Managing HP Serviceguard for Linux, Sixth Edition, August 2006

Planning and Documenting an HA Cluster
Cluster Configuration Planning
Chapter 4 99
Cluster Configuration Planning
A cluster should be designed to provide the quickest possible recovery
from failures. The actual time required to recover from a failure depends
on several factors:
The length of the cluster heartbeat interval and node timeout. They
should each be set as short as practical, but not shorter than 1000000
(one second) and 2000000 (two seconds), respectively; this is because
of the possibility of losing heartbeat messages in many
configurations. The recommended value for heartbeat interval is
1000000 (one second), and the recommended value for node timeout
is within the 5 to 8 second range (5000000 to 8000000).
The design of the run and halt instructions in the package control
script. They should be written for fast execution.

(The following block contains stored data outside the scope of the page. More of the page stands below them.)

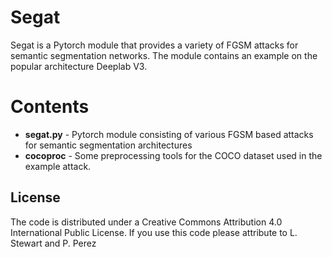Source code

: # Segat 

Segat is a Pytorch module that provides a variety of FGSM attacks for semantic segmentation networks. The module contains an example on the popular architecture Deeplab V3.

<!-- <img src="https://github.com/LawrenceMMStewart/Bayesian_Optimization/blob/master/Images/XOR.png" width="450">

 -->

# Contents 

* **segat.py** - Pytorch module consisting of various FGSM based attacks for semantic segmentation architectures
* **cocoproc** - Some preprocessing tools for the COCO dataset used in the example attack.


## License

The code is distributed under a Creative Commons Attribution 4.0 International Public License. If you use this code please attribute to L. Stewart and P. Perez

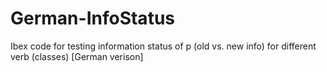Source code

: # German-InfoStatus
Ibex code for testing information status of p (old vs. new info) for different verb (classes) [German verison]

The application and database recovery time. They should be
designed for the shortest recovery time.
In addition, you must provide consistency across the cluster so that:
User names are the same on all nodes.
UIDs are the same on all nodes.
GIDs are the same on all nodes.
Applications in the system area are the same on all nodes.
System time is consistent across the cluster.
Files that could be used by more than one node, such as /usr or /opt
files, must be the same on all nodes.